Magazine Culture

À la recherche de la Marianne perdue…

Publié le 31 mai 2019 par Tetue @tetue

La Marianne tricolore est un des éléments visuel qui permet d'identifier les sites publics. Son usage est défini dans la Charte Internet de l'État (CIE) de 2012 qui, appliquant la Charte Graphique de la Communication Gouvernementale (CGCG) de 1999, impose la présence d'un « bloc Marianne » dans le coin supérieur gauche du bandeau de chaque site web public, comme s'il s'agissait d'un papier à en-tête :

Dimensions et composition du « bloc Marianne »

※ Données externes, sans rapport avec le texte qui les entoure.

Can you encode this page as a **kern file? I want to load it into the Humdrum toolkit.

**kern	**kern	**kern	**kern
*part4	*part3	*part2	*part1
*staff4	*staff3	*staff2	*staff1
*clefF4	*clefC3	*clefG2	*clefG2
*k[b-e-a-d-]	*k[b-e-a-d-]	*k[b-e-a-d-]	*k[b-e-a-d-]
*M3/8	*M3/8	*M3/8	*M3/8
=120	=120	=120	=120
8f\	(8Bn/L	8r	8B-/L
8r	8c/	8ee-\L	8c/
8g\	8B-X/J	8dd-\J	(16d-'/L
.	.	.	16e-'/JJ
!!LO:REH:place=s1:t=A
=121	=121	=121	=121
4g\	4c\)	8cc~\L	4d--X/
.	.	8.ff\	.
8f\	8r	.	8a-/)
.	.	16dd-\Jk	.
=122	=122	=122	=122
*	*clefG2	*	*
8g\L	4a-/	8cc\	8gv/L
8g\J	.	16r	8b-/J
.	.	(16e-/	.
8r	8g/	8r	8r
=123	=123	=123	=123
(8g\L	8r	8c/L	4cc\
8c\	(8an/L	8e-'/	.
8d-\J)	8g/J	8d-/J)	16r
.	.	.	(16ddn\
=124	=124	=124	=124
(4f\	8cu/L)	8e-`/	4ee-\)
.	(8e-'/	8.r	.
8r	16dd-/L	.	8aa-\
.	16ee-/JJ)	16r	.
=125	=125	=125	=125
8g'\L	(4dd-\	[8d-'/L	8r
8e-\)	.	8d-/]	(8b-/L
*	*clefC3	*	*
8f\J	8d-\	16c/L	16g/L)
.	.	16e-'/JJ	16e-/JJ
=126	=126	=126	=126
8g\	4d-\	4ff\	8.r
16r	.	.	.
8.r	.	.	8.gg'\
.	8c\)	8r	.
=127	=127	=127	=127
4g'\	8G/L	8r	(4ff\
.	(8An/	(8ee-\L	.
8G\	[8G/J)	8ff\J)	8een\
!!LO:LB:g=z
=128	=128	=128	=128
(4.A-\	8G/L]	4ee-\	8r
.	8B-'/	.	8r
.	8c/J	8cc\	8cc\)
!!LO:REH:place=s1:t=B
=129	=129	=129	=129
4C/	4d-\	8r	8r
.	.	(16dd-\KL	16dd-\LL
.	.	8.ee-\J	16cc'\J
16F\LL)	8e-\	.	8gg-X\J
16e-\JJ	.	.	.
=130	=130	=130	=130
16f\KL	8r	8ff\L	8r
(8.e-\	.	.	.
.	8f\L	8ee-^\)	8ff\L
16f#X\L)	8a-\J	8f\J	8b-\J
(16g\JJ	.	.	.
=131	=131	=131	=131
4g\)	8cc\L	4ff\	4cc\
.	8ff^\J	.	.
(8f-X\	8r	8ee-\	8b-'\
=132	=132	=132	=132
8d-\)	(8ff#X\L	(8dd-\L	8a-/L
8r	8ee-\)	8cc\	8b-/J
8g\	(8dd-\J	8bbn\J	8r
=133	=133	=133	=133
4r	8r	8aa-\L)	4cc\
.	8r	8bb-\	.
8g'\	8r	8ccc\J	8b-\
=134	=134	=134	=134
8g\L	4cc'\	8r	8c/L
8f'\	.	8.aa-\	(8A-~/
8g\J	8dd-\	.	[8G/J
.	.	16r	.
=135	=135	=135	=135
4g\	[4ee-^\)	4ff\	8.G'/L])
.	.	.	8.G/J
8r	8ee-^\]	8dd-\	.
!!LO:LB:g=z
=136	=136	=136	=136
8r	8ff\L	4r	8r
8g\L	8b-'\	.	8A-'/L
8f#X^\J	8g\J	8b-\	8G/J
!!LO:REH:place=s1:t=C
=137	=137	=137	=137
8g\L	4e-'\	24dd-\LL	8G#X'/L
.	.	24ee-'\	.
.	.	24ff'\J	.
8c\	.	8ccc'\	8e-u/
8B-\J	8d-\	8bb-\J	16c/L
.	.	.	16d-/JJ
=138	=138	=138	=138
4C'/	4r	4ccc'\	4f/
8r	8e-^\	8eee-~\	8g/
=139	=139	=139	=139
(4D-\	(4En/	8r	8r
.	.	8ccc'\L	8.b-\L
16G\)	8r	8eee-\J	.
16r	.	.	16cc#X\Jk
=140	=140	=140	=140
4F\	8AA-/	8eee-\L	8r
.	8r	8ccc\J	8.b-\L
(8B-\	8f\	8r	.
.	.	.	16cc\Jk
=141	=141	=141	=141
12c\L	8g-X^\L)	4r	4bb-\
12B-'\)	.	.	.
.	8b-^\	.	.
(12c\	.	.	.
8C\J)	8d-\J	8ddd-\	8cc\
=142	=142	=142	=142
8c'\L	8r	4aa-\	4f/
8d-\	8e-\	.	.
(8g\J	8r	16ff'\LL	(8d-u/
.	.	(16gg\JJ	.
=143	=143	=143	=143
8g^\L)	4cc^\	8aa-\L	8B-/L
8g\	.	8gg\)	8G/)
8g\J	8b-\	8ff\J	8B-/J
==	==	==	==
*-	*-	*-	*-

La construction du « bloc Marianne » est définie par la règle 11 de la CIE. En réalité, cette règle s'applique sans grande cohésion et bon nombre de sites officiels n'emploient plus ce bloc actuellement dans leur bandeau, préférant un logo Marianne seul, dont l'horizontalité est plus appropriée à un en-tête web, autrement appelé header en HTML :

Comparaison des différents header des sites publics officiels

Ce logo, officiellement adopté en 1999, rassemble trois symboles français — la Marianne, le drapeau tricolore et la devise « Liberté, Égalité, Fraternité » — pour représenter la République française. Même si son esthétique tient plus du timbre poste que du logotype, il fait suffisamment consensus pour s'afficher sur la plupart des sites institutionnels, persistant même lorsque les autres règles graphiques ne sont pas respectées.

Mais où trouver le fichier source de cette Marianne tricolore ? La CGCG propose le logo en téléchargement dans différents formats (EPS et BMP) plus adaptés au print qu'au Web, tandis que la CIE met à disposition logotype, favicon et autres sur demande via courriel… à des adresses qui, vu l'ancienneté de ces chartes, n'existent plus aujourd'hui. Aïe, il semble que nous ayons perdu la Marianne ! Ceci explique les différences de dimensions, de teintes et de résolutions — et même une Marianne tricolore à l'envers sur un site communal ! — sur les différents sites, qui bidouillent, faute de référence :

À la recherche de la Marianne perdue…

Pourtant, à défaut de source officielle, en cherchant « logo Marianne » sur le Web, l'on trouve assez rapidement le logo de la République française (en SVG) sur Wikipédia. Ses couleurs officielles sont exprimées (dans la CGCG) en CMJN et Pantone, ce qui convient pour l'impression sur papier mais pas pour les supports numériques. Leur extrapolation hexadécimale donne du bleu #0033FF et du rouge #FF0000, un peu criards sur les écrans. Mais quelles sont les couleurs du drapeau français ? Wikipédia indique du bleu #051440 et du rouge #EC1920, un peu trop foncés. En réalité, bien que les lois définissent les couleurs du drapeau, elles ne précisent pas la nuance et celle-ci varie selon les habitudes, les institutions et les supports. Parfois remplacé par un bleu plus vif, identique à celui du drapeau européen, le bleu est plus sombre sur les drapeaux qui ornent IRL les bâtiments publics français.

C'est ainsi que sur les sites institutionnels, l'on croise bien des nuances de bleu et de rouge et cette Marianne se décline à l'envie en silhouette, en filigrane, en bouton, prend du relief, du dégradé, s'étoile, se détoure, se dédouble… et inspire d'autres logotypes comme celui de la DINSIC, de l'Ambassade de France aux États-Unis, de France Connect ou le label du référentiel Marianne :

Déclinaisons institutionnelles du logo Marianne

Côté détournement, le faux « Ministère de la Crise du Logement » s'approprie le logo en 2007. Plus récemment, le succès viral de la Marianne en pleurs, au lendemain des attentats de 2015, déclinée en fan art, témoigne de son adoption par le grand public.

Détournements du logo Marianne

Finalement j'aime assez le grand bazar graphique autour de ce logo qui, n'ayant plus de source officielle, spontanément documenté par les internautes sur Wikipédia, devient multiple. La Marianne tricolore n'est pas perdue, au contraire : déclinée et détournée, réappropriée tant par les institutions, les mouvements militants que la multitude, elle se retrouve partout. Outrepassant les règles et les chartes officielles trop anachroniques pour être encore crédibles, comme nous, Marianne vit sa vie.